Page text
::::::

Montessori Learning Centre (MLC) v Kimani Mathu,Chairman, Atul Shah, Vice Chairperson and Chris Ndegwa, Secretary,all Suing Jointly and on behalf of Kyuna Residents Association; National Environment Management Authority, Senghani Interior Limited & Director General, Nairobi Metropolitan Services (Interested Parties) [2022] KEELC 1319 (KLR) | Sub Judice Rule | Esheria

Montessori Learning Centre (MLC) v Kimani Mathu,Chairman, Atul Shah, Vice Chairperson and Chris Ndegwa, Secretary,all Suing Jointly and on behalf of Kyuna Residents Association; National Environment Management Authority, Senghani Interior Limited & Director General, Nairobi Metropolitan Services (Interested Parties) [2022] KEELC 1319 (KLR)

Full Case Text

REPUBLIC OF KENYA

IN THE ENVIRONMENT AND LAND COURT

AT NAIROBI

ELC  APPEAL NO. E050 OF 2021

MONTESSORI LEARNING CENTRE (MLC)................................................APPELLANT

=VERSUS=

KIMANI MATHU,CHAIRMAN,

ATUL SHAH, VICE CHAIRPERSON AND

CHRIS NDEGWA, SECRETARY,ALL

SUING JOINTLY AND ON BEHALF OF

KYUNA RESIDENTS ASSOCIATION....................................................1ST RESPONDENT

AND

NATIONAL ENVIRONMENT

MANAGEMENT AUTHORITY.................................................1ST INTERESTED PARTY

SENGHANI INTERIOR LIMITED...........................................2ND INTERESTED PARTY

THE DIRECTOR GENERAL,

NAIROBI METROPOLITAN SERVICES................................3RD INTERESTED PARTY

(Being an appeal from the whole of the order of the National Environment Tribunal (NET) at Nairobi, delivered by Hon. Chairperson - Mohammed Balala, Hon Vice-Chairperson - Mrs Christine Kipsang, Hon. Members Mr. Bahati Mwamuye, Mr. Waithaka Ngaruiya and Dr. Kariuki Muigua of NET on 19th July 2021 in Tribunal Appeal No.NET 10 of 2021. )

::::::

Provided material
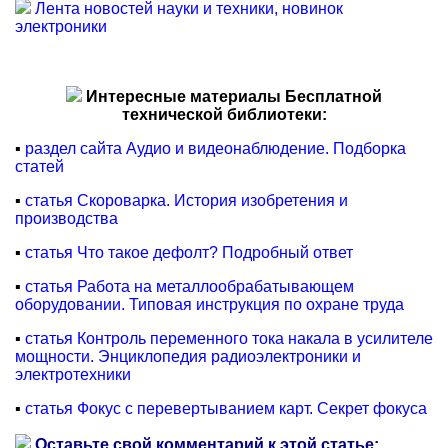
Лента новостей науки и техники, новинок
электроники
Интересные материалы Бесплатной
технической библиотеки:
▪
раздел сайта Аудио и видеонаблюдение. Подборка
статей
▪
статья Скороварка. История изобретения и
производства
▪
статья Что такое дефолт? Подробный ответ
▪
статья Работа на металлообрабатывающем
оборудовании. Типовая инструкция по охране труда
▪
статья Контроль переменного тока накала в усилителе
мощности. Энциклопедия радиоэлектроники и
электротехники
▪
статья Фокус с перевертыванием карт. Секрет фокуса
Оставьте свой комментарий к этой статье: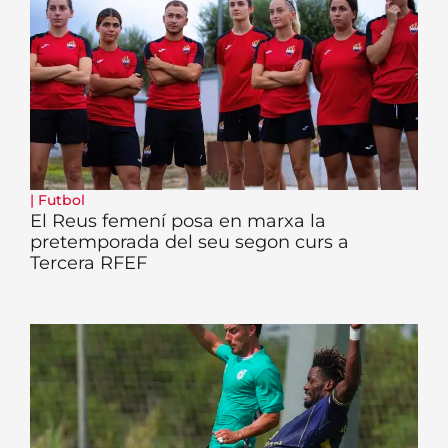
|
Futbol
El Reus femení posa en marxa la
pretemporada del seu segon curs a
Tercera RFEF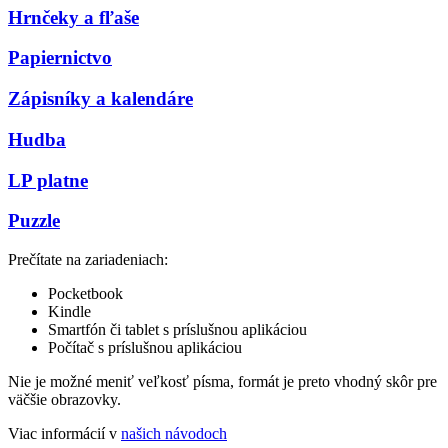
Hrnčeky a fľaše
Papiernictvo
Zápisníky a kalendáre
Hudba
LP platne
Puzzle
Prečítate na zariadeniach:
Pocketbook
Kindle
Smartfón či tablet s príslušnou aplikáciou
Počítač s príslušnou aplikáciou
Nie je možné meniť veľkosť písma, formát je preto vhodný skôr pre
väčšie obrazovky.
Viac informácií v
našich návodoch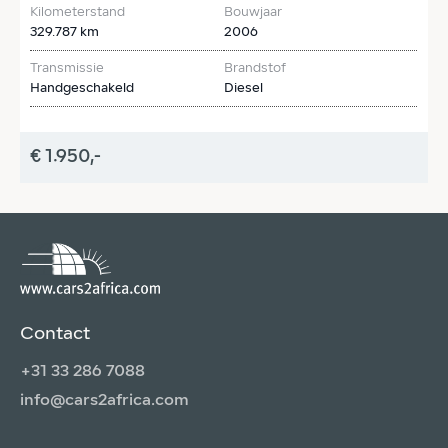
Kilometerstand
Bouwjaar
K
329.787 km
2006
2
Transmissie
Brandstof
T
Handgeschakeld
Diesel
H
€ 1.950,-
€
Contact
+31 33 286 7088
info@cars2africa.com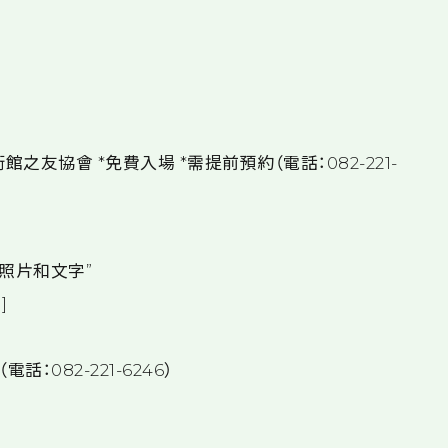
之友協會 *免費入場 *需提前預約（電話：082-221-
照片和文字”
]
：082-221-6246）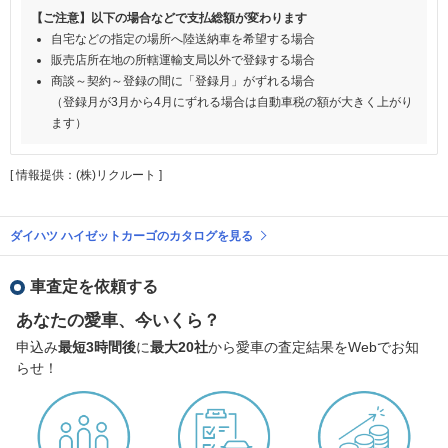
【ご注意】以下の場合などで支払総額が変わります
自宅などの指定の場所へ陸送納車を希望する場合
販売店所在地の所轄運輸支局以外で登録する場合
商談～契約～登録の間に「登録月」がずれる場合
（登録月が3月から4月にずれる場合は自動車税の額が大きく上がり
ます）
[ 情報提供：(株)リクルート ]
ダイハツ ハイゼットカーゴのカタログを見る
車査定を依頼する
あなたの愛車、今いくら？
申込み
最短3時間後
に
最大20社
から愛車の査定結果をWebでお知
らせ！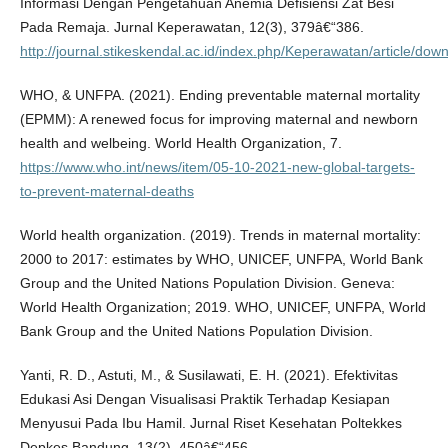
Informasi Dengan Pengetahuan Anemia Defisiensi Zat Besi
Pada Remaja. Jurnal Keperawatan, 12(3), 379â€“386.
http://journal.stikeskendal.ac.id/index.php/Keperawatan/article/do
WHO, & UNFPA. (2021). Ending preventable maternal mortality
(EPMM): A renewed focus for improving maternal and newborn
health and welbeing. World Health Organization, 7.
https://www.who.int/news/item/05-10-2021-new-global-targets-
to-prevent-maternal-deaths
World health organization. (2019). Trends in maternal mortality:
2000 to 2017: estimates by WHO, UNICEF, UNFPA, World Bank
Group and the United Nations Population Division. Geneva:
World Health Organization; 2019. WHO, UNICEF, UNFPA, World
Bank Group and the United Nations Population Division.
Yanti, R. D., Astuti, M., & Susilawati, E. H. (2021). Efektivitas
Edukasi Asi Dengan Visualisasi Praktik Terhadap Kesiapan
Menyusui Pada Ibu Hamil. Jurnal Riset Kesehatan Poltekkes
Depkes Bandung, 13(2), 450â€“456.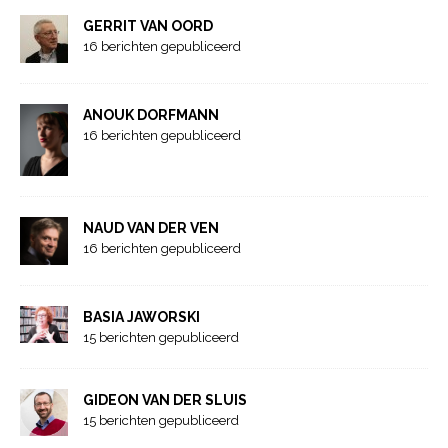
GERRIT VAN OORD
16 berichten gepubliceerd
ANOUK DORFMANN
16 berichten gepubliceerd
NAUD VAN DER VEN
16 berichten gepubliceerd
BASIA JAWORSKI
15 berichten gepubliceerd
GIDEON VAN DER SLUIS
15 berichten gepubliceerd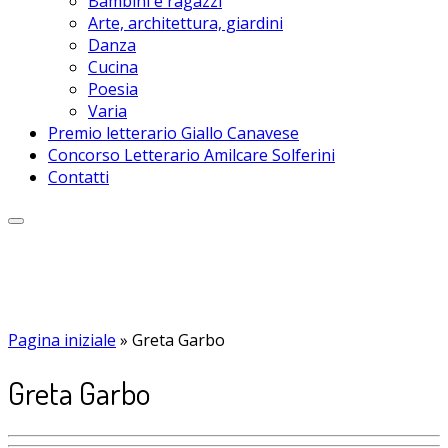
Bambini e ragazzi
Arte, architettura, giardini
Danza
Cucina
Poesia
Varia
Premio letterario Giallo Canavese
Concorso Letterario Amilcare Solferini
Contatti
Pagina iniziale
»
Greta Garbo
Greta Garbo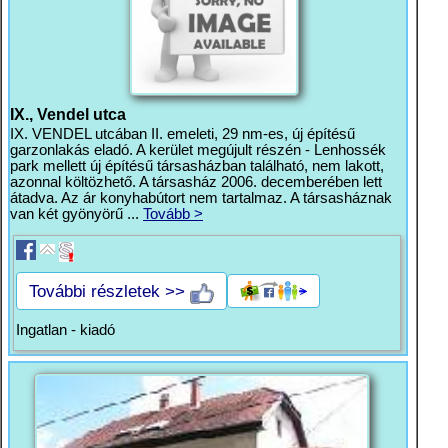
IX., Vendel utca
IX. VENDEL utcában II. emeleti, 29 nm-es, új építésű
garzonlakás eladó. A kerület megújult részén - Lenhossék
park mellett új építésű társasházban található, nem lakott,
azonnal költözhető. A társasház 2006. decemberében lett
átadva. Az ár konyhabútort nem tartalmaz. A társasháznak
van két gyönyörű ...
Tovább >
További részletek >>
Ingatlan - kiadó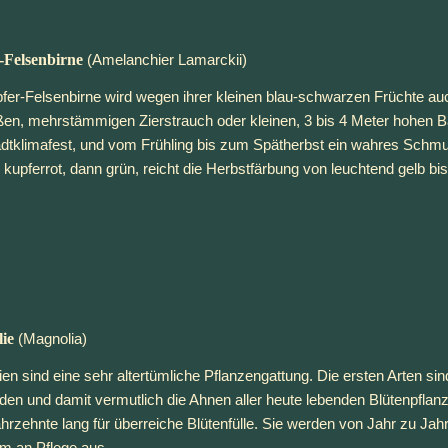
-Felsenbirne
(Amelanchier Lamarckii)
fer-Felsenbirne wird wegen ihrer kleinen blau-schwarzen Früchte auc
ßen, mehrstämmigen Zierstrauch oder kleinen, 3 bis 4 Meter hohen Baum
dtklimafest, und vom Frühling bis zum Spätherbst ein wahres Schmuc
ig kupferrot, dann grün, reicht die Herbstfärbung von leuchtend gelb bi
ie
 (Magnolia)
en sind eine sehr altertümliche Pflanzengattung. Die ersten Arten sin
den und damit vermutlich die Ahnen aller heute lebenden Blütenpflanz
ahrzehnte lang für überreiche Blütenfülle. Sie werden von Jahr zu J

::::::

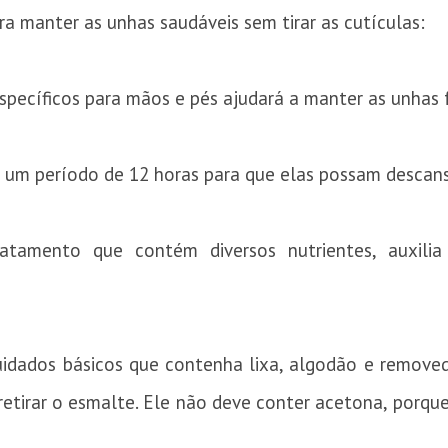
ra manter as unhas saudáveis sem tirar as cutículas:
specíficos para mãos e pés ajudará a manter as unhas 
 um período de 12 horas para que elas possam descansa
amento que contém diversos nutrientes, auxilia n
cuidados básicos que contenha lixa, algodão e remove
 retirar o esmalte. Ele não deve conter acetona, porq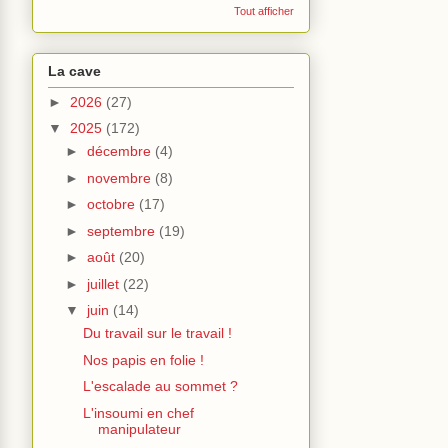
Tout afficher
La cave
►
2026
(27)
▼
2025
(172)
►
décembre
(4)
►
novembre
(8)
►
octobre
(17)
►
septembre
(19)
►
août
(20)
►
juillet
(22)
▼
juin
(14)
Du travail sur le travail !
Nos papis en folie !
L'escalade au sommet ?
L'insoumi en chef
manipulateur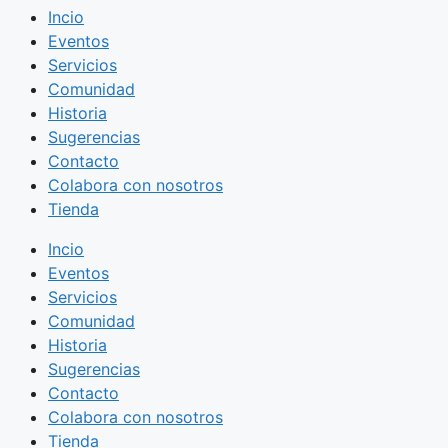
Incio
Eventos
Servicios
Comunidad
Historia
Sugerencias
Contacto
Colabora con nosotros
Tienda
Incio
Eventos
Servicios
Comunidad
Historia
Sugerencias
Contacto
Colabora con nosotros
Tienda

::::::

Written task 1
In the case header, on what date did the National Environment Tribunal deliver the order under appeal?
Written task 2
Translate this sentence from the case header into Spanish: "Being an appeal from the whole of the order of the National Environment Tribunal (NET) at Nairobi, delivered by Hon. Chairperson - Mohammed Balala, Hon Vice-Chairperson - Mrs Christine Kipsang, Hon. Members Mr. Bahati Mwamuye, Mr. Waithaka Ngaruiya and Dr. Kariuki Muigua of NET on 19th July 2021 in Tribunal Appeal No.NET 10 of 2021."
Written task 3
Carry on the Montessori Learning Centre appeal text from the point where it stops.

Expected answer 1
19th July 2021

Expected answer 2
Siendo una apelación contra la totalidad de la orden del Tribunal Nacional de Medio Ambiente (NET) en Nairobi, dictada por el Hon. Presidente, Mohammed Balala, la Hon. Vicepresidenta, Sra. Christine Kipsang, y los Hon. Miembros Sr. Bahati Mwamuye, Sr. Waithaka Ngaruiya y Dr. Kariuki Muigua del NET el 19 de julio de 2021 en la Apelación ante el Tribunal n.º NET 10 de 2021.

Expected answer 3
RULING

1. The Appellant filed the Notice of Motion application dated 23rd July 2021.

2. It was brought under Section 1A &1B of the Civil Procedure Act, Order 42 Rule 1 & 6, Order 51 Rule 1 of the Civil Procedure Rules and Section 130 of the Environmental Management and Co-ordination Act.

3. It sought  orders:-

a) Spent.

b) Spent.

c) Pending the hearing and determination of this Appeal, the orders issued by the Honourable Chairperson - Mohammed Balala, Hon Vice-Chairperson - Mrs Christine Kipsang, Hon. Members Mr. Bahati Mwamuye, Mr. Waithaka Ngaruiya and Dr. Kariuki Muigua of NET on 19th July 2021 in Tribunal Appeal No.NET 10 of 2021 be set aside.

d) Costs of this application be borne by the 1st Respondent.

4. The application was based on grounds stated on the face of the application. It was supported by the annexed affidavit sworn on 23rd July 2021 by Sahil Dodhia, the Appellant’s project manager.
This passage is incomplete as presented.